Das Haus Nr. 4 in der Mitte der Westseite des Platzes ist eines der bemerkenswertesten Gebäude Győrs.

Und das nicht nur wegen seines einmaligen, zweistöckigen, zylindrischen Eckbalkons, sondern auch dank dem darunter stehenden einstigen Wahrzeichen. Zu dem Stamm, der mit Stahlplatten bedeckt und mit geschmiedeten Nägeln beschlagen ist, gehört eine der Legenden unserer Stadt.

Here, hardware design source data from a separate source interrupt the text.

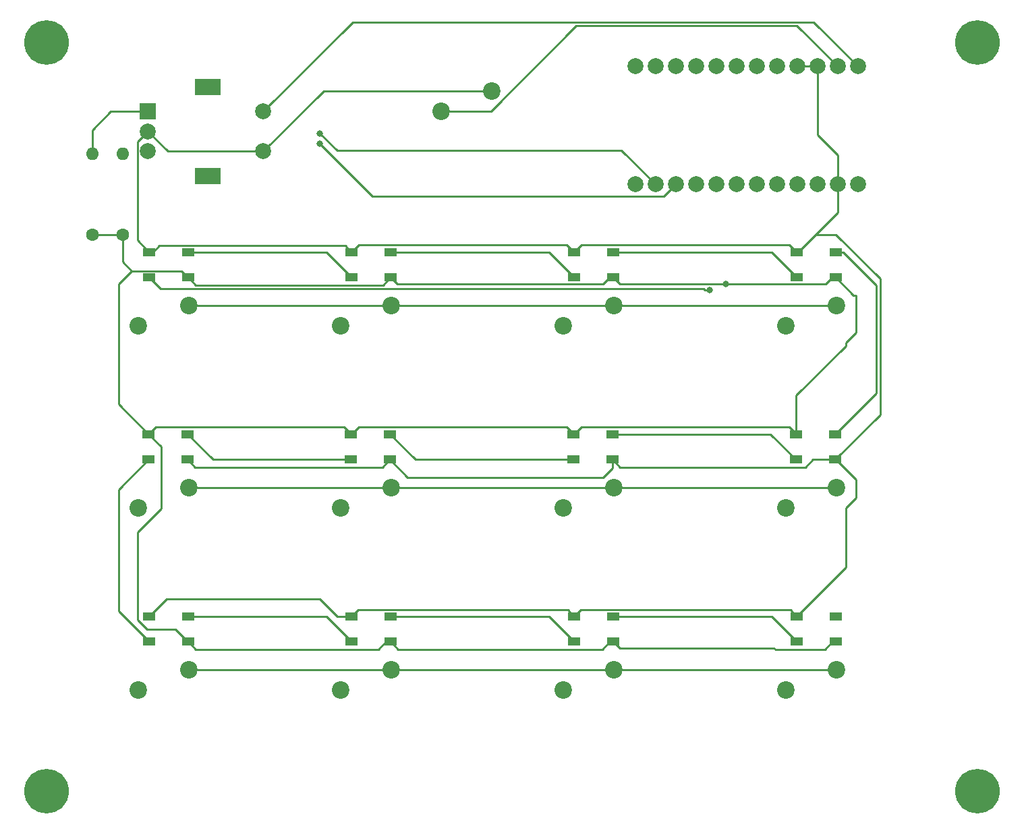
<source format=gbr>
%TF.GenerationSoftware,KiCad,Pcbnew,(6.0.0)*%
%TF.CreationDate,2022-02-08T13:18:20+01:00*%
%TF.ProjectId,hotkeyboard,686f746b-6579-4626-9f61-72642e6b6963,rev?*%
%TF.SameCoordinates,Original*%
%TF.FileFunction,Copper,L1,Top*%
%TF.FilePolarity,Positive*%
%FSLAX46Y46*%
G04 Gerber Fmt 4.6, Leading zero omitted, Abs format (unit mm)*
G04 Created by KiCad (PCBNEW (6.0.0)) date 2022-02-08 13:18:20*
%MOMM*%
%LPD*%
G01*
G04 APERTURE LIST*
%TA.AperFunction,ComponentPad*%
%ADD10C,2.000000*%
%TD*%
%TA.AperFunction,ComponentPad*%
%ADD11C,5.600000*%
%TD*%
%TA.AperFunction,ComponentPad*%
%ADD12C,2.200000*%
%TD*%
%TA.AperFunction,SMDPad,CuDef*%
%ADD13R,1.500000X1.000000*%
%TD*%
%TA.AperFunction,ComponentPad*%
%ADD14C,1.600000*%
%TD*%
%TA.AperFunction,ComponentPad*%
%ADD15O,1.600000X1.600000*%
%TD*%
%TA.AperFunction,ComponentPad*%
%ADD16R,2.000000X2.000000*%
%TD*%
%TA.AperFunction,ComponentPad*%
%ADD17R,3.200000X2.000000*%
%TD*%
%TA.AperFunction,ViaPad*%
%ADD18C,0.800000*%
%TD*%
%TA.AperFunction,Conductor*%
%ADD19C,0.250000*%
%TD*%
G04 APERTURE END LIST*
D10*
%TO.P,U1,0,TX0*%
%TO.N,buttonencoder*%
X147515000Y-30945000D03*
%TO.P,U1,1,RX1*%
%TO.N,caseswitch*%
X144975000Y-30945000D03*
%TO.P,U1,2,2*%
%TO.N,row 1*%
X137355000Y-30945000D03*
%TO.P,U1,3,3*%
%TO.N,row 2*%
X134815000Y-30945000D03*
%TO.P,U1,4,4*%
%TO.N,row 3*%
X132275000Y-30945000D03*
%TO.P,U1,5,5*%
%TO.N,unconnected-(U1-Pad5)*%
X129735000Y-30945000D03*
%TO.P,U1,6,6*%
%TO.N,col 1*%
X127195000Y-30945000D03*
%TO.P,U1,7,7*%
%TO.N,col 2*%
X124655000Y-30945000D03*
%TO.P,U1,8,8*%
%TO.N,col 3*%
X122115000Y-30945000D03*
%TO.P,U1,9,9*%
%TO.N,col 4*%
X119575000Y-30945000D03*
%TO.P,U1,10,10*%
%TO.N,unconnected-(U1-Pad10)*%
X119575000Y-45795000D03*
%TO.P,U1,14,14*%
%TO.N,dt*%
X124655000Y-45795000D03*
%TO.P,U1,15,15*%
%TO.N,neopixel*%
X127195000Y-45795000D03*
%TO.P,U1,16,16*%
%TO.N,clk*%
X122115000Y-45795000D03*
%TO.P,U1,A0*%
%TO.N,N/C*%
X129735000Y-45795000D03*
%TO.P,U1,A1*%
X132275000Y-45795000D03*
%TO.P,U1,A2*%
X134815000Y-45795000D03*
%TO.P,U1,A3*%
X137355000Y-45795000D03*
%TO.P,U1,GND*%
%TO.N,GND*%
X139895000Y-30945000D03*
X142435000Y-30945000D03*
X144975000Y-45795000D03*
%TO.P,U1,RAW*%
%TO.N,N/C*%
X147515000Y-45795000D03*
%TO.P,U1,RST*%
X142435000Y-45795000D03*
%TO.P,U1,VCC*%
%TO.N,+5V*%
X139895000Y-45795000D03*
%TD*%
D11*
%TO.P,REF\u002A\u002A,1*%
%TO.N,N/C*%
X45720000Y-27940000D03*
%TD*%
%TO.P,,1*%
%TO.N,N/C*%
X162560000Y-27940000D03*
%TD*%
%TO.P,REF\u002A\u002A,1*%
%TO.N,N/C*%
X162560000Y-121920000D03*
%TD*%
%TO.P,REF\u002A\u002A,1*%
%TO.N,N/C*%
X45720000Y-121920000D03*
%TD*%
D12*
%TO.P,,1,1*%
%TO.N,row 3*%
X63590000Y-106680000D03*
%TO.P,,2,2*%
%TO.N,col 1*%
X57240000Y-109220000D03*
%TD*%
D13*
%TO.P,D5,1,VDD*%
%TO.N,+5V*%
X139790000Y-77140000D03*
%TO.P,D5,2,DOUT*%
%TO.N,Net-(D5-Pad2)*%
X139790000Y-80340000D03*
%TO.P,D5,3,VSS*%
%TO.N,GND*%
X144690000Y-80340000D03*
%TO.P,D5,4,DIN*%
%TO.N,Net-(D4-Pad2)*%
X144690000Y-77140000D03*
%TD*%
D12*
%TO.P,,1,1*%
%TO.N,row 1*%
X116930000Y-60960000D03*
%TO.P,,2,2*%
%TO.N,col 3*%
X110580000Y-63500000D03*
%TD*%
D13*
%TO.P,D3,1,VDD*%
%TO.N,+5V*%
X116840000Y-57480000D03*
%TO.P,D3,2,DOUT*%
%TO.N,Net-(D3-Pad2)*%
X116840000Y-54280000D03*
%TO.P,D3,3,VSS*%
%TO.N,GND*%
X111940000Y-54280000D03*
%TO.P,D3,4,DIN*%
%TO.N,Net-(D2-Pad2)*%
X111940000Y-57480000D03*
%TD*%
%TO.P,D9,1,VDD*%
%TO.N,+5V*%
X63500000Y-103200000D03*
%TO.P,D9,2,DOUT*%
%TO.N,Net-(D10-Pad4)*%
X63500000Y-100000000D03*
%TO.P,D9,3,VSS*%
%TO.N,GND*%
X58600000Y-100000000D03*
%TO.P,D9,4,DIN*%
%TO.N,Net-(D8-Pad2)*%
X58600000Y-103200000D03*
%TD*%
%TO.P,D1,1,VDD*%
%TO.N,+5V*%
X63500000Y-57480000D03*
%TO.P,D1,2,DOUT*%
%TO.N,Net-(D1-Pad2)*%
X63500000Y-54280000D03*
%TO.P,D1,3,VSS*%
%TO.N,GND*%
X58600000Y-54280000D03*
%TO.P,D1,4,DIN*%
%TO.N,neopixel*%
X58600000Y-57480000D03*
%TD*%
%TO.P,D4,1,VDD*%
%TO.N,+5V*%
X144780000Y-57480000D03*
%TO.P,D4,2,DOUT*%
%TO.N,Net-(D4-Pad2)*%
X144780000Y-54280000D03*
%TO.P,D4,3,VSS*%
%TO.N,GND*%
X139880000Y-54280000D03*
%TO.P,D4,4,DIN*%
%TO.N,Net-(D3-Pad2)*%
X139880000Y-57480000D03*
%TD*%
D12*
%TO.P,,1,1*%
%TO.N,row 2*%
X63590000Y-83820000D03*
%TO.P,,2,2*%
%TO.N,col 1*%
X57240000Y-86360000D03*
%TD*%
%TO.P,SW2,1,1*%
%TO.N,GND*%
X101600000Y-34055000D03*
%TO.P,SW2,2,2*%
%TO.N,caseswitch*%
X95250000Y-36595000D03*
%TD*%
%TO.P,,1,1*%
%TO.N,row 2*%
X144870000Y-83820000D03*
%TO.P,,2,2*%
%TO.N,col 4*%
X138520000Y-86360000D03*
%TD*%
%TO.P,,1,1*%
%TO.N,row 1*%
X63590000Y-60960000D03*
%TO.P,,2,2*%
%TO.N,col 1*%
X57240000Y-63500000D03*
%TD*%
D14*
%TO.P,R1,1*%
%TO.N,+5V*%
X55245000Y-52070000D03*
D15*
%TO.P,R1,2*%
%TO.N,dt*%
X55245000Y-41910000D03*
%TD*%
D14*
%TO.P,R2,1*%
%TO.N,+5V*%
X51435000Y-52070000D03*
D15*
%TO.P,R2,2*%
%TO.N,clk*%
X51435000Y-41910000D03*
%TD*%
D13*
%TO.P,D8,1,VDD*%
%TO.N,+5V*%
X58510000Y-77140000D03*
%TO.P,D8,2,DOUT*%
%TO.N,Net-(D8-Pad2)*%
X58510000Y-80340000D03*
%TO.P,D8,3,VSS*%
%TO.N,GND*%
X63410000Y-80340000D03*
%TO.P,D8,4,DIN*%
%TO.N,Net-(D7-Pad2)*%
X63410000Y-77140000D03*
%TD*%
D12*
%TO.P,,1,1*%
%TO.N,row 2*%
X116930000Y-83820000D03*
%TO.P,,2,2*%
%TO.N,col 3*%
X110580000Y-86360000D03*
%TD*%
%TO.P,,1,1*%
%TO.N,row 1*%
X88990000Y-60960000D03*
%TO.P,,2,2*%
%TO.N,col 2*%
X82640000Y-63500000D03*
%TD*%
D13*
%TO.P,D11,1,VDD*%
%TO.N,+5V*%
X116840000Y-103200000D03*
%TO.P,D11,2,DOUT*%
%TO.N,Net-(D11-Pad2)*%
X116840000Y-100000000D03*
%TO.P,D11,3,VSS*%
%TO.N,GND*%
X111940000Y-100000000D03*
%TO.P,D11,4,DIN*%
%TO.N,Net-(D10-Pad2)*%
X111940000Y-103200000D03*
%TD*%
%TO.P,D2,1,VDD*%
%TO.N,+5V*%
X88900000Y-57480000D03*
%TO.P,D2,2,DOUT*%
%TO.N,Net-(D2-Pad2)*%
X88900000Y-54280000D03*
%TO.P,D2,3,VSS*%
%TO.N,GND*%
X84000000Y-54280000D03*
%TO.P,D2,4,DIN*%
%TO.N,Net-(D1-Pad2)*%
X84000000Y-57480000D03*
%TD*%
%TO.P,D12,1,VDD*%
%TO.N,+5V*%
X144780000Y-103200000D03*
%TO.P,D12,2,DOUT*%
%TO.N,unconnected-(D12-Pad2)*%
X144780000Y-100000000D03*
%TO.P,D12,3,VSS*%
%TO.N,GND*%
X139880000Y-100000000D03*
%TO.P,D12,4,DIN*%
%TO.N,Net-(D11-Pad2)*%
X139880000Y-103200000D03*
%TD*%
D12*
%TO.P,,1,1*%
%TO.N,row 3*%
X88990000Y-106680000D03*
%TO.P,,2,2*%
%TO.N,col 2*%
X82640000Y-109220000D03*
%TD*%
%TO.P,,1,1*%
%TO.N,row 3*%
X144870000Y-106680000D03*
%TO.P,,2,2*%
%TO.N,col 4*%
X138520000Y-109220000D03*
%TD*%
D16*
%TO.P,SW1,A,A*%
%TO.N,clk*%
X58420000Y-36635000D03*
D10*
%TO.P,SW1,B,B*%
%TO.N,dt*%
X58420000Y-41635000D03*
%TO.P,SW1,C,C*%
%TO.N,GND*%
X58420000Y-39135000D03*
D17*
%TO.P,SW1,MP*%
%TO.N,N/C*%
X65920000Y-44735000D03*
X65920000Y-33535000D03*
D10*
%TO.P,SW1,S1,S1*%
%TO.N,GND*%
X72920000Y-41635000D03*
%TO.P,SW1,S2,S2*%
%TO.N,buttonencoder*%
X72920000Y-36635000D03*
%TD*%
D13*
%TO.P,D10,1,VDD*%
%TO.N,+5V*%
X88900000Y-103200000D03*
%TO.P,D10,2,DOUT*%
%TO.N,Net-(D10-Pad2)*%
X88900000Y-100000000D03*
%TO.P,D10,3,VSS*%
%TO.N,GND*%
X84000000Y-100000000D03*
%TO.P,D10,4,DIN*%
%TO.N,Net-(D10-Pad4)*%
X84000000Y-103200000D03*
%TD*%
%TO.P,D6,1,VDD*%
%TO.N,+5V*%
X111850000Y-77140000D03*
%TO.P,D6,2,DOUT*%
%TO.N,Net-(D6-Pad2)*%
X111850000Y-80340000D03*
%TO.P,D6,3,VSS*%
%TO.N,GND*%
X116750000Y-80340000D03*
%TO.P,D6,4,DIN*%
%TO.N,Net-(D5-Pad2)*%
X116750000Y-77140000D03*
%TD*%
D12*
%TO.P,,1,1*%
%TO.N,row 1*%
X144870000Y-60960000D03*
%TO.P,,2,2*%
%TO.N,col 4*%
X138520000Y-63500000D03*
%TD*%
%TO.P,,1,1*%
%TO.N,row 3*%
X116930000Y-106680000D03*
%TO.P,,2,2*%
%TO.N,col 3*%
X110580000Y-109220000D03*
%TD*%
%TO.P,,1,1*%
%TO.N,row 2*%
X88990000Y-83820000D03*
%TO.P,,2,2*%
%TO.N,col 2*%
X82640000Y-86360000D03*
%TD*%
D13*
%TO.P,D7,1,VDD*%
%TO.N,+5V*%
X83910000Y-77140000D03*
%TO.P,D7,2,DOUT*%
%TO.N,Net-(D7-Pad2)*%
X83910000Y-80340000D03*
%TO.P,D7,3,VSS*%
%TO.N,GND*%
X88810000Y-80340000D03*
%TO.P,D7,4,DIN*%
%TO.N,Net-(D6-Pad2)*%
X88810000Y-77140000D03*
%TD*%
D18*
%TO.N,dt*%
X80010000Y-40640000D03*
%TO.N,clk*%
X80010000Y-39370000D03*
%TO.N,+5V*%
X130925489Y-58304511D03*
%TO.N,neopixel*%
X128905000Y-59029011D03*
%TD*%
D19*
%TO.N,+5V*%
X62675489Y-56655489D02*
X56374511Y-56655489D01*
X63500000Y-57480000D02*
X62675489Y-56655489D01*
%TO.N,GND*%
X142435000Y-30945000D02*
X142435000Y-39565000D01*
X139895000Y-30945000D02*
X142435000Y-30945000D01*
X58420000Y-39135000D02*
X57095489Y-40459511D01*
X72920000Y-41635000D02*
X80500000Y-34055000D01*
X111940000Y-100000000D02*
X111115489Y-99175489D01*
X111940000Y-54280000D02*
X112880000Y-53340000D01*
X80010000Y-97790000D02*
X60810000Y-97790000D01*
X144690000Y-80340000D02*
X150309520Y-74720480D01*
X91020000Y-82550000D02*
X88810000Y-80340000D01*
X144690000Y-80340000D02*
X141910000Y-80340000D01*
X59874031Y-53455489D02*
X59049520Y-54280000D01*
X111000000Y-53340000D02*
X84940000Y-53340000D01*
X150309520Y-74720480D02*
X150309520Y-57599520D01*
X84940000Y-53340000D02*
X84000000Y-54280000D01*
X83175489Y-53455489D02*
X59874031Y-53455489D01*
X84000000Y-54280000D02*
X83175489Y-53455489D01*
X111115489Y-99175489D02*
X84824511Y-99175489D01*
X144975000Y-49335000D02*
X142240000Y-52070000D01*
X64350000Y-81280000D02*
X87870000Y-81280000D01*
X87870000Y-81280000D02*
X88810000Y-80340000D01*
X111940000Y-54280000D02*
X111000000Y-53340000D01*
X144975000Y-42105000D02*
X144975000Y-45795000D01*
X60810000Y-97790000D02*
X58600000Y-100000000D01*
X84824511Y-99175489D02*
X84000000Y-100000000D01*
X80500000Y-34055000D02*
X101600000Y-34055000D01*
X115570000Y-82550000D02*
X91020000Y-82550000D01*
X144780000Y-80340000D02*
X147320000Y-82880000D01*
X139700000Y-54610000D02*
X139675718Y-54610000D01*
X141910000Y-80340000D02*
X140970000Y-81280000D01*
X144780000Y-52070000D02*
X142240000Y-52070000D01*
X140030000Y-54280000D02*
X139880000Y-54280000D01*
X63410000Y-80340000D02*
X64350000Y-81280000D01*
X112764511Y-99175489D02*
X111940000Y-100000000D01*
X146050000Y-86360000D02*
X146050000Y-93830000D01*
X142435000Y-39565000D02*
X144975000Y-42105000D01*
X112880000Y-53340000D02*
X138940000Y-53340000D01*
X58420000Y-39135000D02*
X60920000Y-41635000D01*
X57095489Y-40459511D02*
X57095489Y-52775489D01*
X138940000Y-53340000D02*
X139880000Y-54280000D01*
X60920000Y-41635000D02*
X61235000Y-41635000D01*
X116750000Y-80340000D02*
X116750000Y-81370000D01*
X82220000Y-100000000D02*
X80010000Y-97790000D01*
X142240000Y-52070000D02*
X140030000Y-54280000D01*
X139055489Y-99175489D02*
X112764511Y-99175489D01*
X139880000Y-54280000D02*
X139880000Y-54430000D01*
X144975000Y-45795000D02*
X144975000Y-49335000D01*
X139880000Y-100000000D02*
X139055489Y-99175489D01*
X150309520Y-57599520D02*
X144780000Y-52070000D01*
X84000000Y-100000000D02*
X82220000Y-100000000D01*
X146050000Y-93830000D02*
X139880000Y-100000000D01*
X116750000Y-81370000D02*
X115570000Y-82550000D01*
X117690000Y-81280000D02*
X116750000Y-80340000D01*
X57095489Y-52775489D02*
X58600000Y-54280000D01*
X61235000Y-41635000D02*
X72920000Y-41635000D01*
X147320000Y-85090000D02*
X146050000Y-86360000D01*
X140970000Y-81280000D02*
X117690000Y-81280000D01*
X147320000Y-82880000D02*
X147320000Y-85090000D01*
%TO.N,buttonencoder*%
X84155000Y-25400000D02*
X72920000Y-36635000D01*
X147515000Y-30945000D02*
X141970000Y-25400000D01*
X141970000Y-25400000D02*
X84155000Y-25400000D01*
%TO.N,dt*%
X123187489Y-47262511D02*
X86632511Y-47262511D01*
X86632511Y-47262511D02*
X80010000Y-40640000D01*
X124655000Y-45795000D02*
X123187489Y-47262511D01*
%TO.N,clk*%
X51435000Y-38980000D02*
X51435000Y-41910000D01*
X53780000Y-36635000D02*
X51435000Y-38980000D01*
X117829521Y-41509521D02*
X82149521Y-41509521D01*
X82149521Y-41509521D02*
X80010000Y-39370000D01*
X122115000Y-45795000D02*
X117829521Y-41509521D01*
X53780000Y-36635000D02*
X58420000Y-36635000D01*
%TO.N,+5V*%
X60066440Y-78696440D02*
X60066440Y-86525479D01*
X89724511Y-58304511D02*
X115565969Y-58304511D01*
X58300978Y-101600000D02*
X61900000Y-101600000D01*
X143390480Y-104140000D02*
X144330480Y-103200000D01*
X55245000Y-57785000D02*
X54745479Y-58284521D01*
X111940000Y-77140000D02*
X111000000Y-76200000D01*
X117664511Y-104024511D02*
X137044511Y-104024511D01*
X54745479Y-58284521D02*
X54745479Y-73375479D01*
X57150000Y-100449022D02*
X58300978Y-101600000D01*
X147320000Y-59690000D02*
X147320000Y-64398265D01*
X116840000Y-57480000D02*
X117664511Y-58304511D01*
X117664511Y-58304511D02*
X130925489Y-58304511D01*
X57150000Y-89441919D02*
X57150000Y-100449022D01*
X55245000Y-55525978D02*
X56374511Y-56655489D01*
X130925489Y-58304511D02*
X143505969Y-58304511D01*
X146050000Y-65668265D02*
X146050000Y-66040000D01*
X87324282Y-104140000D02*
X88582141Y-102882141D01*
X61900000Y-101600000D02*
X63182141Y-102882141D01*
X64440000Y-104140000D02*
X87324282Y-104140000D01*
X112880000Y-76200000D02*
X111940000Y-77140000D01*
X115565969Y-58304511D02*
X116390480Y-57480000D01*
X59450000Y-76200000D02*
X58510000Y-77140000D01*
X63500000Y-103200000D02*
X64440000Y-104140000D01*
X88900000Y-103200000D02*
X89840000Y-104140000D01*
X144780000Y-57480000D02*
X146990000Y-59690000D01*
X60066440Y-86525479D02*
X57150000Y-89441919D01*
X55245000Y-52070000D02*
X55245000Y-55525978D01*
X54745479Y-73375479D02*
X58420000Y-77050000D01*
X88900000Y-57480000D02*
X87960000Y-58420000D01*
X51435000Y-52070000D02*
X55245000Y-52070000D01*
X139880000Y-77140000D02*
X138940000Y-76200000D01*
X139790000Y-72300000D02*
X139790000Y-77140000D01*
X146050000Y-66040000D02*
X139790000Y-72300000D01*
X87960000Y-58420000D02*
X64440000Y-58420000D01*
X146990000Y-59690000D02*
X147320000Y-59690000D01*
X58420000Y-77050000D02*
X58420000Y-77470000D01*
X137160000Y-104140000D02*
X143390480Y-104140000D01*
X84000000Y-77140000D02*
X83060000Y-76200000D01*
X83060000Y-76200000D02*
X59450000Y-76200000D01*
X56374511Y-56655489D02*
X55245000Y-57785000D01*
X116840000Y-103200000D02*
X117664511Y-104024511D01*
X111000000Y-76200000D02*
X84940000Y-76200000D01*
X115450480Y-104140000D02*
X116390480Y-103200000D01*
X147320000Y-64398265D02*
X146050000Y-65668265D01*
X58510000Y-77140000D02*
X60066440Y-78696440D01*
X58510000Y-77380000D02*
X58510000Y-77140000D01*
X89840000Y-104140000D02*
X115450480Y-104140000D01*
X58420000Y-77470000D02*
X58510000Y-77380000D01*
X143505969Y-58304511D02*
X144330480Y-57480000D01*
X137044511Y-104024511D02*
X137160000Y-104140000D01*
X64440000Y-58420000D02*
X63500000Y-57480000D01*
X138940000Y-76200000D02*
X112880000Y-76200000D01*
X88900000Y-57480000D02*
X89724511Y-58304511D01*
X84940000Y-76200000D02*
X84000000Y-77140000D01*
%TO.N,neopixel*%
X58600000Y-57480000D02*
X59989520Y-58869520D01*
X59989520Y-58869520D02*
X128154511Y-58869520D01*
X128154511Y-58869520D02*
X128065866Y-58869520D01*
X128905000Y-59029011D02*
X128314002Y-59029011D01*
X128314002Y-59029011D02*
X128154511Y-58869520D01*
%TO.N,Net-(D1-Pad2)*%
X80800000Y-54280000D02*
X84000000Y-57480000D01*
X63500000Y-54280000D02*
X80800000Y-54280000D01*
%TO.N,Net-(D2-Pad2)*%
X88900000Y-54280000D02*
X108740000Y-54280000D01*
X108740000Y-54280000D02*
X111940000Y-57480000D01*
%TO.N,Net-(D3-Pad2)*%
X136680000Y-54280000D02*
X139880000Y-57480000D01*
X116840000Y-54280000D02*
X136680000Y-54280000D01*
%TO.N,Net-(D4-Pad2)*%
X145720000Y-54280000D02*
X149860000Y-58420000D01*
X144780000Y-54280000D02*
X145720000Y-54280000D01*
X149860000Y-58420000D02*
X149860000Y-71970000D01*
X149860000Y-71970000D02*
X144690000Y-77140000D01*
%TO.N,Net-(D5-Pad2)*%
X136590000Y-77140000D02*
X139790000Y-80340000D01*
X116750000Y-77140000D02*
X136590000Y-77140000D01*
%TO.N,Net-(D6-Pad2)*%
X111850000Y-80340000D02*
X92010000Y-80340000D01*
X92010000Y-80340000D02*
X88810000Y-77140000D01*
%TO.N,Net-(D7-Pad2)*%
X83910000Y-80340000D02*
X66610000Y-80340000D01*
X66610000Y-80340000D02*
X63410000Y-77140000D01*
%TO.N,Net-(D8-Pad2)*%
X58510000Y-80340000D02*
X54745479Y-84104521D01*
X54745479Y-84104521D02*
X54745479Y-99345479D01*
X54745479Y-99345479D02*
X58600000Y-103200000D01*
%TO.N,Net-(D10-Pad4)*%
X80800000Y-100000000D02*
X84000000Y-103200000D01*
X63500000Y-100000000D02*
X80800000Y-100000000D01*
%TO.N,Net-(D10-Pad2)*%
X88900000Y-100000000D02*
X108740000Y-100000000D01*
X108740000Y-100000000D02*
X111940000Y-103200000D01*
%TO.N,Net-(D11-Pad2)*%
X116840000Y-100000000D02*
X136680000Y-100000000D01*
X136680000Y-100000000D02*
X139880000Y-103200000D01*
%TO.N,caseswitch*%
X101454782Y-36595000D02*
X95250000Y-36595000D01*
X139879520Y-25849520D02*
X112200262Y-25849520D01*
X112200262Y-25849520D02*
X101454782Y-36595000D01*
X144975000Y-30945000D02*
X139879520Y-25849520D01*
%TO.N,row 1*%
X88990000Y-60960000D02*
X63590000Y-60960000D01*
X116930000Y-60960000D02*
X88990000Y-60960000D01*
X144870000Y-60960000D02*
X116930000Y-60960000D01*
%TO.N,row 2*%
X88990000Y-83820000D02*
X116930000Y-83820000D01*
X63590000Y-83820000D02*
X88990000Y-83820000D01*
X116930000Y-83820000D02*
X144870000Y-83820000D01*
%TO.N,row 3*%
X88990000Y-106680000D02*
X63590000Y-106680000D01*
X144870000Y-106680000D02*
X116930000Y-106680000D01*
X116930000Y-106680000D02*
X88990000Y-106680000D01*
%TD*%
M02*

</source>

Hierzulande kannte jeder den Wiener Eisenstock, den in der Nähe des Stephansdoms stehenden Stock im Eisen. Das nutzte Mátyás Zittrisch aus, als er 1829 diesen Stamm anfertigen ließ. Er ließ ihn vor einem anderen Haus des Platzes aufstellen, und als er dann vier Jahre später dieses Haus kaufte, ließ er den Stamm hierher bringen.

Das heute als Haus mit dem Eisenstock bekannte Gebäude existierte bereits im 16. Jahrhundert. Zu dieser Zeit war es noch einstöckig und befand sich im Besitz der Stadtrichter. Einer von ihnen war Orbán Gindl, er ließ es um eine Etage aufstocken.

Mátyás Zittrisch war Gewürzhändler, und als er 1833 das Gebäude kaufte, eröffnete er im Erdgeschoss sein Geschäft. Es gab wahrscheinlich niemanden, der den Laden nicht gefunden hätte, wenn er nach dem Eisenstock suchte.

Der Legende nach schlugen die hier vorbeiziehenden Handwerksburschen die Nägel in den Stamm. Das mag wohl für den in Wien auch zutreffen. Wahrschenlicher ist jedoch – und das beweisen die vielen gelichartigen Eisennägel und Platten –, dass Herr Zittrisch den Stamm mit diesen zusammen anfertigen ließ. Aber schließlich wurde der Stock im Eisen genauso zum Wahrzeichen seiner Stadt wie der in Wien.

Der Eingang des Gebäudes liegt nicht auf dem Platz, sondern in der Lajos-Stelzer-Straße. Auch hier ist ein kleiner geschlossener Balkon zu sehen. Nach der Restaurierung in den 1980-er Jahren zog hier die Imre-Patkó-Sammlung, eine ständige Ausstellung des Kunst- und Historischen Museums „Flóris Rómer“, ein.